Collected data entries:
----------
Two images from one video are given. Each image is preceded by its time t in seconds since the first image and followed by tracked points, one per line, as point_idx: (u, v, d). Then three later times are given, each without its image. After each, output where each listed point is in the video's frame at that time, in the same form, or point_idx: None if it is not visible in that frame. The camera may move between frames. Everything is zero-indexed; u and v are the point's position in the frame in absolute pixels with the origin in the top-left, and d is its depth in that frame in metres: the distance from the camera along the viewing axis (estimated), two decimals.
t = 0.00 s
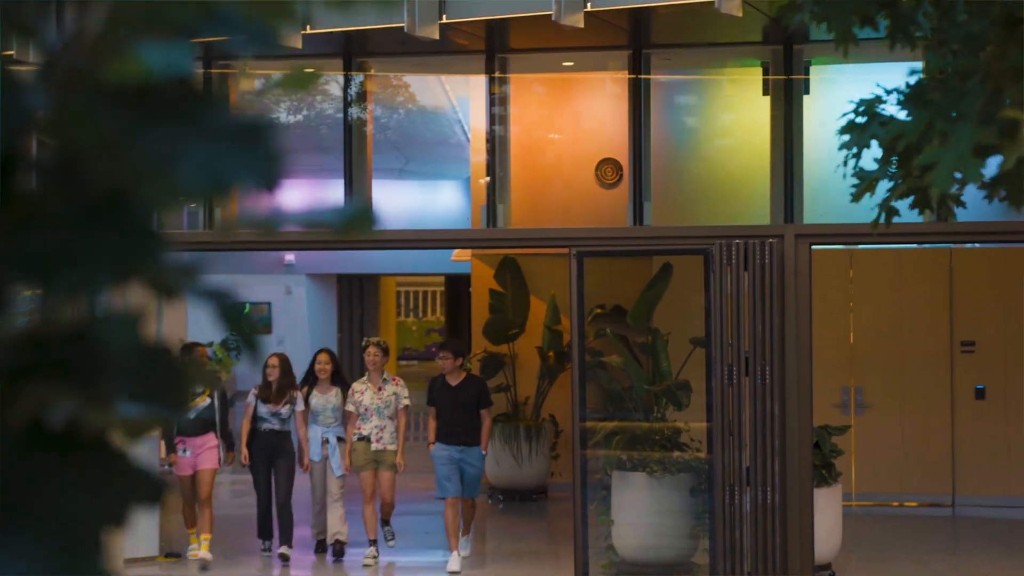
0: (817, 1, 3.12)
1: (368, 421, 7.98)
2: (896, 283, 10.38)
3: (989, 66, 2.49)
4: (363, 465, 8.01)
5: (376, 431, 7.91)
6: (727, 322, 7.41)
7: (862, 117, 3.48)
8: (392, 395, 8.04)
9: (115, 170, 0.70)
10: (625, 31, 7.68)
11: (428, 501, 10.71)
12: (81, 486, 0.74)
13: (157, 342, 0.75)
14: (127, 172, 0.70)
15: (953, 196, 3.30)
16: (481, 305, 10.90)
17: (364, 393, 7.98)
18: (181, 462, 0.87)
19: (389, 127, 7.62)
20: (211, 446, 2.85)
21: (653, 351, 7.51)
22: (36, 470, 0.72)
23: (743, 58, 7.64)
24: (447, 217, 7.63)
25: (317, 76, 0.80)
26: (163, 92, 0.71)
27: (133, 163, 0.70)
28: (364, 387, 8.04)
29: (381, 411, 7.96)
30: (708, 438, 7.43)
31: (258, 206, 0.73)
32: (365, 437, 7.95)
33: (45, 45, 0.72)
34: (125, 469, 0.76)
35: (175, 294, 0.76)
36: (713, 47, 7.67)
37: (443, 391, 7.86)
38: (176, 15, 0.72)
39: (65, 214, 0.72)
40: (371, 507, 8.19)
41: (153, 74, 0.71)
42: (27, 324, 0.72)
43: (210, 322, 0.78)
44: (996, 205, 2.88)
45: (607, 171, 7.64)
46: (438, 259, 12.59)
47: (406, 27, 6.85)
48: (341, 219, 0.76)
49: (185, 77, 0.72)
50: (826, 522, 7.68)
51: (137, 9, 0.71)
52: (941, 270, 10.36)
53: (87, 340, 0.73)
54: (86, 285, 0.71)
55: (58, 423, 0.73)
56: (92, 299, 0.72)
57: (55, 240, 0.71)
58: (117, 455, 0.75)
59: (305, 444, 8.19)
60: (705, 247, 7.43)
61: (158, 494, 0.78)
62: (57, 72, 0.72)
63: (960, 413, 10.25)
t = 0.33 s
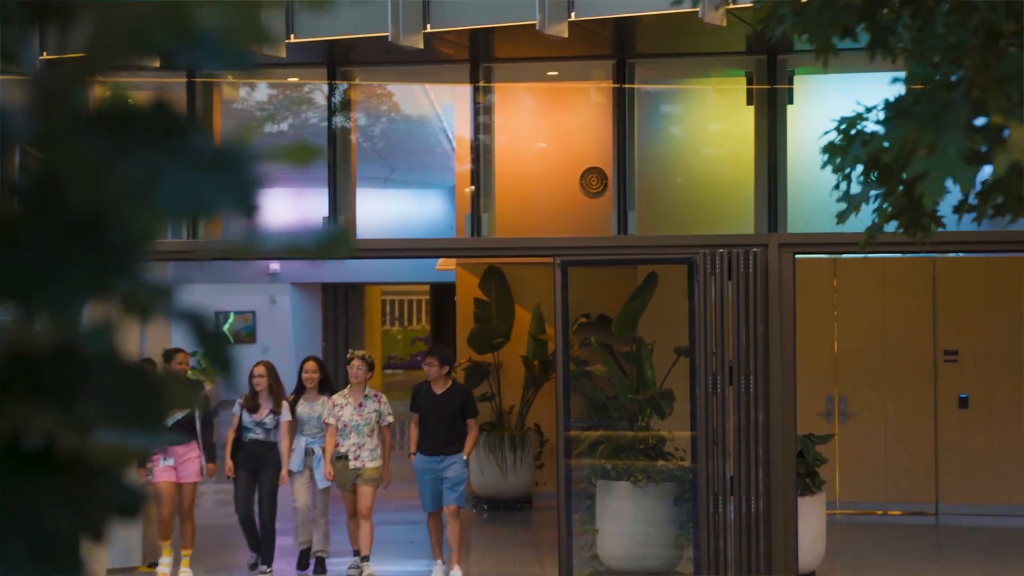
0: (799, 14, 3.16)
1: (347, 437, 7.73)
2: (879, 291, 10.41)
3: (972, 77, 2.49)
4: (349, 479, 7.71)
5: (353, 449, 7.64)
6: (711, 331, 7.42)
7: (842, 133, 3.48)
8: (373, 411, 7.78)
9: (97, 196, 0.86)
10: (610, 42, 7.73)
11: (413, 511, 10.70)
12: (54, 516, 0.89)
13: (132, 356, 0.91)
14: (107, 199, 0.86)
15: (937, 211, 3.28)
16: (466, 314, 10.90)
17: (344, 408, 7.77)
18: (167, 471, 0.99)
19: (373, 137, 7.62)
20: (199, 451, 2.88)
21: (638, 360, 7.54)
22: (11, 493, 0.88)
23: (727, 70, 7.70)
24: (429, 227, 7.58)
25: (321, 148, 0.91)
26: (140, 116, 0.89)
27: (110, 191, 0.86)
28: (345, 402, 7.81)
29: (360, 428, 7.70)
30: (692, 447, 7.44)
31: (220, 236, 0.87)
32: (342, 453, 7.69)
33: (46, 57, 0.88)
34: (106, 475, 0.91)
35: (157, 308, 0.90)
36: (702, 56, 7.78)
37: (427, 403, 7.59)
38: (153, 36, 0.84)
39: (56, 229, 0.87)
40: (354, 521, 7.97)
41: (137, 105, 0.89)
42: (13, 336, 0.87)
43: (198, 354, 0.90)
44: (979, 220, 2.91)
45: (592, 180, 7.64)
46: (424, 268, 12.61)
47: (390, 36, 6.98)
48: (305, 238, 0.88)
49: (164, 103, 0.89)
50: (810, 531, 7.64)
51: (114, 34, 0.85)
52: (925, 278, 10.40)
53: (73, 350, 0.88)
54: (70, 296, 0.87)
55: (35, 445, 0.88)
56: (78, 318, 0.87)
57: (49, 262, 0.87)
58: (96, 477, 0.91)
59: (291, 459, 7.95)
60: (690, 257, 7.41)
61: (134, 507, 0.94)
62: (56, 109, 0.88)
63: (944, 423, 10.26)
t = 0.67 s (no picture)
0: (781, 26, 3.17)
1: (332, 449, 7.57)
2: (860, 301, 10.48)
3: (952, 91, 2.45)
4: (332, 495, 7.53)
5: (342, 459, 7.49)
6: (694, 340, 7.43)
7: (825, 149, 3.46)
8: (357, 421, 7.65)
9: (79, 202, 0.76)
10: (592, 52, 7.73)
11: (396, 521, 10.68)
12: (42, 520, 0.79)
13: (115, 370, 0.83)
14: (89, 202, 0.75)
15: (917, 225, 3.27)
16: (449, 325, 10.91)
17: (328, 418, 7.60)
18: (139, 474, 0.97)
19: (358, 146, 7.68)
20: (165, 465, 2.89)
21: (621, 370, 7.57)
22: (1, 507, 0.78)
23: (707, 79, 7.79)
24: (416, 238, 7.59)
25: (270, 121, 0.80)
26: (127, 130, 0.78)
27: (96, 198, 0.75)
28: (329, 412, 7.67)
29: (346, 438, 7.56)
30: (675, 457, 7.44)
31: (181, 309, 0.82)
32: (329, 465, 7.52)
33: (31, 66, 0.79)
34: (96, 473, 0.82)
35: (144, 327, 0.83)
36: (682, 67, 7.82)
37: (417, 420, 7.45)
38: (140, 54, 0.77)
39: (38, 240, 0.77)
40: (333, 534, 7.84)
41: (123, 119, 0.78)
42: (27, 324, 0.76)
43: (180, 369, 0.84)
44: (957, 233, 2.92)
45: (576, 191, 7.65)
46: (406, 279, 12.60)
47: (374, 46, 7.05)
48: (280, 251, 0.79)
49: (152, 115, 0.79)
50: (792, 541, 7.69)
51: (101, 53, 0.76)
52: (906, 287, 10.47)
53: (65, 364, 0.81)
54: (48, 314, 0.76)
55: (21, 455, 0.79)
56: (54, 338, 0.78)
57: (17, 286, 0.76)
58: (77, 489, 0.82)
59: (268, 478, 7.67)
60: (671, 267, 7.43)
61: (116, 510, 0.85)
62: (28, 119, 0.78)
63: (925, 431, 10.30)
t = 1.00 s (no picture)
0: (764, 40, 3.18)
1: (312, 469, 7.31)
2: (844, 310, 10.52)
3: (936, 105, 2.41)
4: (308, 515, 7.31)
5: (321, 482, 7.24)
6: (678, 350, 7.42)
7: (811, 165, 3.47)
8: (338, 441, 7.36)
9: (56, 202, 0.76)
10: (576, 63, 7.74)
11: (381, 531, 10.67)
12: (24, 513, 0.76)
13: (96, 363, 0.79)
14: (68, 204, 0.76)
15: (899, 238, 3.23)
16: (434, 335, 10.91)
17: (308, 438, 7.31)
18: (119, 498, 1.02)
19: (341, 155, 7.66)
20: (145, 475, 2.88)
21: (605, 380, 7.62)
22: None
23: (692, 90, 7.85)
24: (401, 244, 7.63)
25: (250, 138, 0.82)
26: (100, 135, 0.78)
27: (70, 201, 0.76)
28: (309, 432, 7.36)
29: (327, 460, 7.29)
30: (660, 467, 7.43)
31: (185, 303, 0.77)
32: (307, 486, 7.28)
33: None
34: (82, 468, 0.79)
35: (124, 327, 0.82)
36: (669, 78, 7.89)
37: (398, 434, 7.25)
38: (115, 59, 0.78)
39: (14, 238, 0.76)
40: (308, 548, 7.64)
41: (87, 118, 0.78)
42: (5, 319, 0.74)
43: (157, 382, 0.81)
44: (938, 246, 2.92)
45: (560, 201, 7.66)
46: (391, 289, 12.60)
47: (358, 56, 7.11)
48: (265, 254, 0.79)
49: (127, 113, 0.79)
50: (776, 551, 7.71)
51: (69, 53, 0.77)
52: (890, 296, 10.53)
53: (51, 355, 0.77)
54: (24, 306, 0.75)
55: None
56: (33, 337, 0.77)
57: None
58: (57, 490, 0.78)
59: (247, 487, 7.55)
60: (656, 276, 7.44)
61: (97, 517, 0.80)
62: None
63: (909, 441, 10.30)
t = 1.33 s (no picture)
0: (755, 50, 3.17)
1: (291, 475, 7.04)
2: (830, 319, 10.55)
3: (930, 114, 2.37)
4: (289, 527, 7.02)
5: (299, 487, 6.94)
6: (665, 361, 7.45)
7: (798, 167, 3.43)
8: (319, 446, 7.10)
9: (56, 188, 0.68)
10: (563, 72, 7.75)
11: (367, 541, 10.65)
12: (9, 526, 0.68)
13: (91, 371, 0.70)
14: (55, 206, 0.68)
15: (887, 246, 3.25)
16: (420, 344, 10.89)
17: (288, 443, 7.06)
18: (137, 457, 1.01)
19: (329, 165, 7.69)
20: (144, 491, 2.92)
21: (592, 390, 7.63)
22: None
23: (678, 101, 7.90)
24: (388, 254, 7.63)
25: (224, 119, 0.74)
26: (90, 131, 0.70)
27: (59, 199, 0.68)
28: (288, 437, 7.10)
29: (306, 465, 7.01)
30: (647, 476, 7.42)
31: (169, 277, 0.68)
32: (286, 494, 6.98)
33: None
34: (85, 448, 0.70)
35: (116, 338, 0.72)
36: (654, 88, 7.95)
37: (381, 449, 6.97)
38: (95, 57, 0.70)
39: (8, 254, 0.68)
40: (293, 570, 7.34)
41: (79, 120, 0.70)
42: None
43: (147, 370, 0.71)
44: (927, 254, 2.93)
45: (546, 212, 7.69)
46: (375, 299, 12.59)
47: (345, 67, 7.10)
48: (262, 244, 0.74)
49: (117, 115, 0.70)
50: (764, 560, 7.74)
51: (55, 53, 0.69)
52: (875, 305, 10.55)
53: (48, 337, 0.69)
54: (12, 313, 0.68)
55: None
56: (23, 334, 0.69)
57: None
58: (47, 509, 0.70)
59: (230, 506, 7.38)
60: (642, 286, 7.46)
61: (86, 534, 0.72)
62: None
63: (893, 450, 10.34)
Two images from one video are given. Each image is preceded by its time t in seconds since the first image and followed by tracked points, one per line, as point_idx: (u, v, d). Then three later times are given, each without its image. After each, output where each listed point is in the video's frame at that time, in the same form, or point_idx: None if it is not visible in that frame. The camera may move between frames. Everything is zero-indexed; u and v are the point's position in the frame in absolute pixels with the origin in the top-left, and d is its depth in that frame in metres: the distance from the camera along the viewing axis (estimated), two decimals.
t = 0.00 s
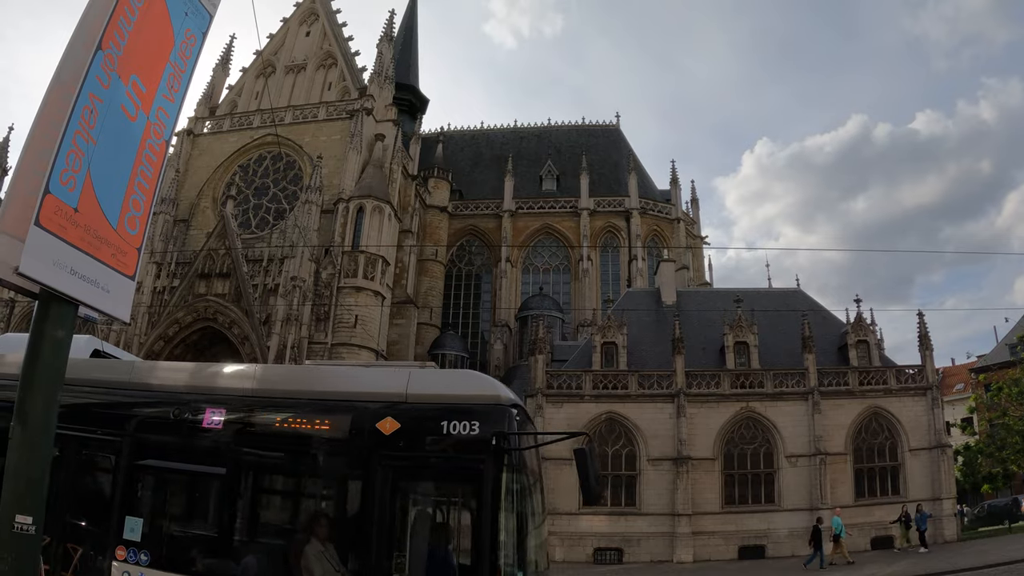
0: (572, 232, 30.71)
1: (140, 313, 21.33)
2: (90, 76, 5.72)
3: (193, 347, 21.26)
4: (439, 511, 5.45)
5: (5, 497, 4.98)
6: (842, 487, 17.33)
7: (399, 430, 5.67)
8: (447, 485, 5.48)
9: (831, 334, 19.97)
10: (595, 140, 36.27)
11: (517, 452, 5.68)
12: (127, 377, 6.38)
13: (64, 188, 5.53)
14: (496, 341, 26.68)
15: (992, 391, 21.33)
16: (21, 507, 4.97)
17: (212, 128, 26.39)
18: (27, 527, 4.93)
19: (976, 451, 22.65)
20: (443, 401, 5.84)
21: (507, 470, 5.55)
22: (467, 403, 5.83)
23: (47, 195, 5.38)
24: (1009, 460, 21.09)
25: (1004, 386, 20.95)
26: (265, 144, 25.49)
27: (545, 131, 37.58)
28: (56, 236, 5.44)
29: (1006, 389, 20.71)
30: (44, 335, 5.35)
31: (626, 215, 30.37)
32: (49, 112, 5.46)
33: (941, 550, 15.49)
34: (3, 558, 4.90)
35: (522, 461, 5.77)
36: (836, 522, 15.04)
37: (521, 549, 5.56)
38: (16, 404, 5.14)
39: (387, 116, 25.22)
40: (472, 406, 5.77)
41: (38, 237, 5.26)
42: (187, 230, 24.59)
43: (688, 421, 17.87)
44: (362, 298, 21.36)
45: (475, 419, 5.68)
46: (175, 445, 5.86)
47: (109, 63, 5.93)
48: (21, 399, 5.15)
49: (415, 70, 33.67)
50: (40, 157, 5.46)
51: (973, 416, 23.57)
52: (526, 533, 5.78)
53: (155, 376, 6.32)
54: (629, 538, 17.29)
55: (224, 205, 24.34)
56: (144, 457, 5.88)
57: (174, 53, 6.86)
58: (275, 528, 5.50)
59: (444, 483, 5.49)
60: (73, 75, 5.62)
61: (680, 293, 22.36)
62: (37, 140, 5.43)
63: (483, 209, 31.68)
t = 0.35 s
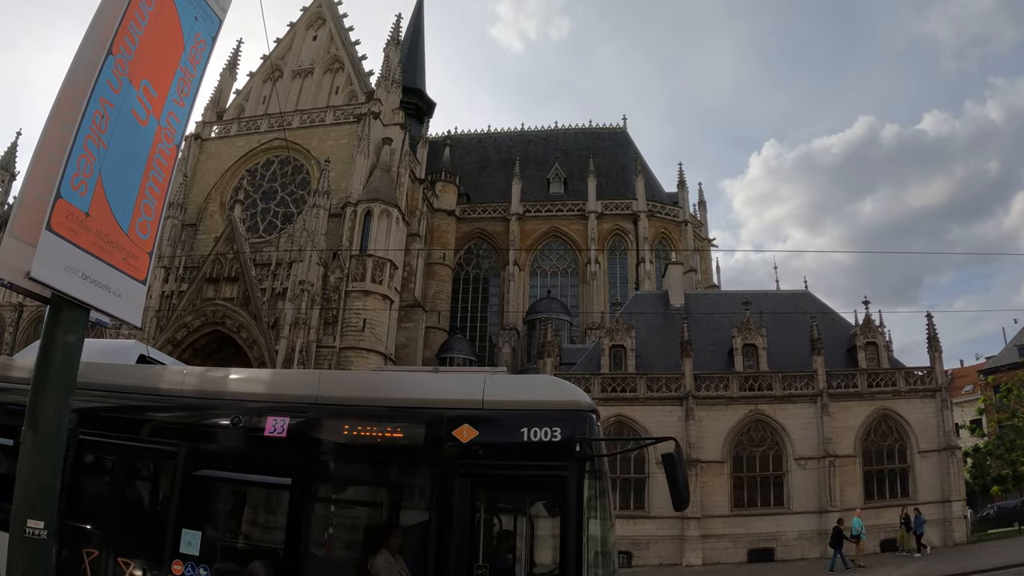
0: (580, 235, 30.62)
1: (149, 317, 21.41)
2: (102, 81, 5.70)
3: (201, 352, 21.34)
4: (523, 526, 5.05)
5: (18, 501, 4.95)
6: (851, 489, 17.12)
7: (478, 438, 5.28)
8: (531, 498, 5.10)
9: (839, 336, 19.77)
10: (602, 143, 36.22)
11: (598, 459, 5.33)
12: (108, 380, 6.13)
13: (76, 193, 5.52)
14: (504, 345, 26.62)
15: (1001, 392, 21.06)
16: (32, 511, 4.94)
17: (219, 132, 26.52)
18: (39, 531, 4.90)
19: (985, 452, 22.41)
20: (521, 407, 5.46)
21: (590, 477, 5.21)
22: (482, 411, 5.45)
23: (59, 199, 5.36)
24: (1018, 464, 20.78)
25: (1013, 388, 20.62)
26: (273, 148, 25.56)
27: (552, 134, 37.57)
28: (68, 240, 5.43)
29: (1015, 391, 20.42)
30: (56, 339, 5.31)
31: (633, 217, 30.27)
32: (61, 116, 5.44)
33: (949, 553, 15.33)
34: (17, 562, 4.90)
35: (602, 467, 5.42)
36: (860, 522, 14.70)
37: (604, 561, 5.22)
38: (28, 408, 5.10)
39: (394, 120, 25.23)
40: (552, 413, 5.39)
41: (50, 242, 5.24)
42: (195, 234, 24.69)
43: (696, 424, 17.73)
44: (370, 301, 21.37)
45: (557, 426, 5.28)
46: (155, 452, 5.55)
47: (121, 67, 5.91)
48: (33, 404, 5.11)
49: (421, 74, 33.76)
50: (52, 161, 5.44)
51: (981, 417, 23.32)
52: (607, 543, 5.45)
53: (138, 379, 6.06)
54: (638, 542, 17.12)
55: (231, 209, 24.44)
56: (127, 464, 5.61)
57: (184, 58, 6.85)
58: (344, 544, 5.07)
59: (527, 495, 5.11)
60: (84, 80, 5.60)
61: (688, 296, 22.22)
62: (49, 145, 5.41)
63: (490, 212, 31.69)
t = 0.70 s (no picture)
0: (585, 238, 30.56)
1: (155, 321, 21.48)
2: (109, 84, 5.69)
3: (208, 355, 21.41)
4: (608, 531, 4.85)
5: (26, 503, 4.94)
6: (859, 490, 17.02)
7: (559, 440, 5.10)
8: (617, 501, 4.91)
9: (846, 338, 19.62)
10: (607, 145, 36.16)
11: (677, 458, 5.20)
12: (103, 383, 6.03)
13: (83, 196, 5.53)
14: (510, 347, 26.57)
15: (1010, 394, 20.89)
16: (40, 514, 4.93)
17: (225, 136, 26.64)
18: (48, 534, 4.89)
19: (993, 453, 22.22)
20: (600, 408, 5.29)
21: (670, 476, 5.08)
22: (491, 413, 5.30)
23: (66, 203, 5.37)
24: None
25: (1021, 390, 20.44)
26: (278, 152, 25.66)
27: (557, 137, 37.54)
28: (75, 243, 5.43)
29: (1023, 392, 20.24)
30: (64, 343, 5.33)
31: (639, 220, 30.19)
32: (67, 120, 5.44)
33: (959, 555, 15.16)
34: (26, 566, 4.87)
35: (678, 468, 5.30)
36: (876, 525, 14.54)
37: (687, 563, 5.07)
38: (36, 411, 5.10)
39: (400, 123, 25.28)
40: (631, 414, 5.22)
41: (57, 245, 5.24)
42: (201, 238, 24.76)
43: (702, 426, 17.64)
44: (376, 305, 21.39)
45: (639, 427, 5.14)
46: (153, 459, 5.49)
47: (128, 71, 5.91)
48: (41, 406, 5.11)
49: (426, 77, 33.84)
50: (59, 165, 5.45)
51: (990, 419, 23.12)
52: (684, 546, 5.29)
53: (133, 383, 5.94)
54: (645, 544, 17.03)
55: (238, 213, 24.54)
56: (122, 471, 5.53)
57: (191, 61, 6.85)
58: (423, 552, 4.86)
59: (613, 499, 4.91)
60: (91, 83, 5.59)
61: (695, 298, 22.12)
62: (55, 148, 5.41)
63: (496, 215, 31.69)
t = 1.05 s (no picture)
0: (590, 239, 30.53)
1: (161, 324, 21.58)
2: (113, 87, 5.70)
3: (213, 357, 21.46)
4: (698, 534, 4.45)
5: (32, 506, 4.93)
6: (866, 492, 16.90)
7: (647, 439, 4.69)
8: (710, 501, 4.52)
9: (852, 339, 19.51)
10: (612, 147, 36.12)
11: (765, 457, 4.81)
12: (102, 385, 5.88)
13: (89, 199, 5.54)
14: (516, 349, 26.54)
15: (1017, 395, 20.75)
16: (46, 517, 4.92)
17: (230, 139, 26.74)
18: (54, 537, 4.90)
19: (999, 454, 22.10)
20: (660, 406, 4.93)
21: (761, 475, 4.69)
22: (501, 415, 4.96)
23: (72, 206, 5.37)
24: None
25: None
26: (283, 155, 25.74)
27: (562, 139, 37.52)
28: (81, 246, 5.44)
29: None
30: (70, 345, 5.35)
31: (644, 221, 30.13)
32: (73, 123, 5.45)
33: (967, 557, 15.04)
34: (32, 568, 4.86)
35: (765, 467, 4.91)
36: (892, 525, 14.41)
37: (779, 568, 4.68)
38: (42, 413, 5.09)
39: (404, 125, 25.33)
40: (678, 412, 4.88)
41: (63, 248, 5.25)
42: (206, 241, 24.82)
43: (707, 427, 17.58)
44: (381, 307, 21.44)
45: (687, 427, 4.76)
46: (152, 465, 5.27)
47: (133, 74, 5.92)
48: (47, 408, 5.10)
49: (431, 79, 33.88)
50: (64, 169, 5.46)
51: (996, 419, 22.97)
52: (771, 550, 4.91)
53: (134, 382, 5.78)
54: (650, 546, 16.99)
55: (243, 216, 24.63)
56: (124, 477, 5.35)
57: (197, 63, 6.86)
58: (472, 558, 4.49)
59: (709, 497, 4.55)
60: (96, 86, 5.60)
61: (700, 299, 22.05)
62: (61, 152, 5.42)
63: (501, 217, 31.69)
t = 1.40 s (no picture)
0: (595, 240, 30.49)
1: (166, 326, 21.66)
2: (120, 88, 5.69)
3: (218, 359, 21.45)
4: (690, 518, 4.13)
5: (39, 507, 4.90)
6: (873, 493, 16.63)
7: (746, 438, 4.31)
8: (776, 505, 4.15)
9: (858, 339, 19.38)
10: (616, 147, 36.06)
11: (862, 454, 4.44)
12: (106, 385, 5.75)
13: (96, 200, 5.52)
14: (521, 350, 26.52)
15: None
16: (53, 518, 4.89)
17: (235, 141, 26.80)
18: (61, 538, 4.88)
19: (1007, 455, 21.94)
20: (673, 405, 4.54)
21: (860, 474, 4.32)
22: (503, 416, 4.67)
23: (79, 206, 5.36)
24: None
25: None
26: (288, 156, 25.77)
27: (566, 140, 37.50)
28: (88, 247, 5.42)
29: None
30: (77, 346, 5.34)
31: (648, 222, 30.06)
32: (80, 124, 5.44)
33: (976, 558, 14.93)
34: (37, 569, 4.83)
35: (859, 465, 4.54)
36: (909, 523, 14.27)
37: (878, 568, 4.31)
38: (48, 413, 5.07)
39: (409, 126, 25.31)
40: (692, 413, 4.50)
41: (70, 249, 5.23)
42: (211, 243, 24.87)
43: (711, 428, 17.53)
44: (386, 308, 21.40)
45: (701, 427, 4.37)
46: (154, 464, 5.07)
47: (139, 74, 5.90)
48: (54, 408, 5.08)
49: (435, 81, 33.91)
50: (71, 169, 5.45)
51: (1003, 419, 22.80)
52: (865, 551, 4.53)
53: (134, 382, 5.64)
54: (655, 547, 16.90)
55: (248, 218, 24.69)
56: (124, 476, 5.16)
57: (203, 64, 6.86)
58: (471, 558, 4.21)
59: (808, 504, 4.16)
----------
Work item ::
Above, find the line holding "31: (169, 277, 0.68)" and the line holding "15: (992, 391, 21.33)". Print exactly those two lines and every line between them, but no pictures.

Solved exercise ::
31: (169, 277, 0.68)
32: (286, 494, 6.98)
33: None
34: (85, 448, 0.70)
35: (116, 338, 0.72)
36: (654, 88, 7.95)
37: (381, 449, 6.97)
38: (95, 57, 0.70)
39: (8, 254, 0.68)
40: (293, 570, 7.34)
41: (79, 120, 0.70)
42: None
43: (147, 370, 0.71)
44: (927, 254, 2.93)
45: (546, 212, 7.69)
46: (375, 299, 12.59)
47: (345, 67, 7.10)
48: (262, 244, 0.74)
49: (117, 115, 0.70)
50: (764, 560, 7.74)
51: (55, 53, 0.69)
52: (875, 305, 10.55)
53: (48, 337, 0.69)
54: (12, 313, 0.68)
55: None
56: (23, 334, 0.69)
57: None
58: (47, 509, 0.70)
59: (230, 506, 7.38)
60: (642, 286, 7.46)
61: (86, 534, 0.72)
62: None
63: (893, 450, 10.34)
Two images from one video are given. Each image is preceded by its time t in seconds since the first image and followed by tracked points, one per line, as point_idx: (u, v, d). Then three later times are given, each without its image. After each, output where each listed point is in the video's frame at that time, in the same form, or point_idx: None if it is not visible in that frame. The camera may move between frames. Everything is zero-indexed; u and v are the point's position in the frame in absolute pixels with the origin in the top-left, and d is its depth in that frame in metres: the distance from the camera along the viewing axis (estimated), two decimals.
t = 0.00 s
0: (572, 232, 30.71)
1: (140, 313, 21.33)
2: (90, 76, 5.72)
3: (193, 347, 21.26)
4: (439, 511, 5.45)
5: (5, 497, 4.98)
6: (842, 487, 17.33)
7: (399, 430, 5.67)
8: (447, 485, 5.48)
9: (831, 334, 19.97)
10: (595, 140, 36.27)
11: (517, 452, 5.68)
12: (127, 377, 6.38)
13: (64, 188, 5.53)
14: (496, 341, 26.68)
15: (992, 391, 21.33)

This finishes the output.